Monday, 8 August 2011

Police May Have Been First to Shoot

By Ben Aulakh

An initial investigation into the shooting of 29-year-old Mark Duggan has contradicted police reports that the man fired upon police, before himself being shot by firearms officers.

Results from tests carried out by the National Ballistics Intelligence Service suggest that bullet fragments found at the scene of the incident were police issue ammunition.

The results fly in the face of claims by the Metropolitan Police that Mr Duggan initially fired upon police, and that his death occurred after an exchange of gunfire.

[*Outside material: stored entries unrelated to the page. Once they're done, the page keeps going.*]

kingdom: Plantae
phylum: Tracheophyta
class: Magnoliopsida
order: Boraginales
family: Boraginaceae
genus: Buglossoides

The Met had originally stated that a bullet, fired by the 29-year-old had lodged in the radio of one of Scotland Yard’s CO19 elite firearms officers.

However it now appears likely that the first shot came from one of the unit’s officers who feared that Mr Duggan was about to fire.

It also has been suggested that the bullet which lodged in the radio of one of the unit’s officers may have come from the gun of the same policeman who killed the victim.

The Independent Police Complaints Commission are today expected to confirm whether or not the bullet fragments found at the scene were fired form a police weapon, or another gun.

An argument has also flared up between the Yard and the IPCC, over the amount of information into the shooting that was released to the victim’s family in the wake of his death.

The Met’s Deputy Assistant Commissioner has said that he believes ‘both the Met and the IPCC could have managed the family’s needs more effectively.’

However the IPCC’s Commissioner Rachel Cerfontyne said, “I am very clear that the family’s concerns were not about lack of contact or support from the IPCC.

“Their concerns were about lack of contact from the police in delivering news of his death to Mark’s parents.”

If the IPPC, which examines all cases involving police firearms units, finds that police shot first, this could be the start of yet another damaging recent scandal for the Metropolitan Police.

The force recently lost its Commissioner Sir John Stephenson, and Assistant Commissioner John Yates to the phone hacking scandal.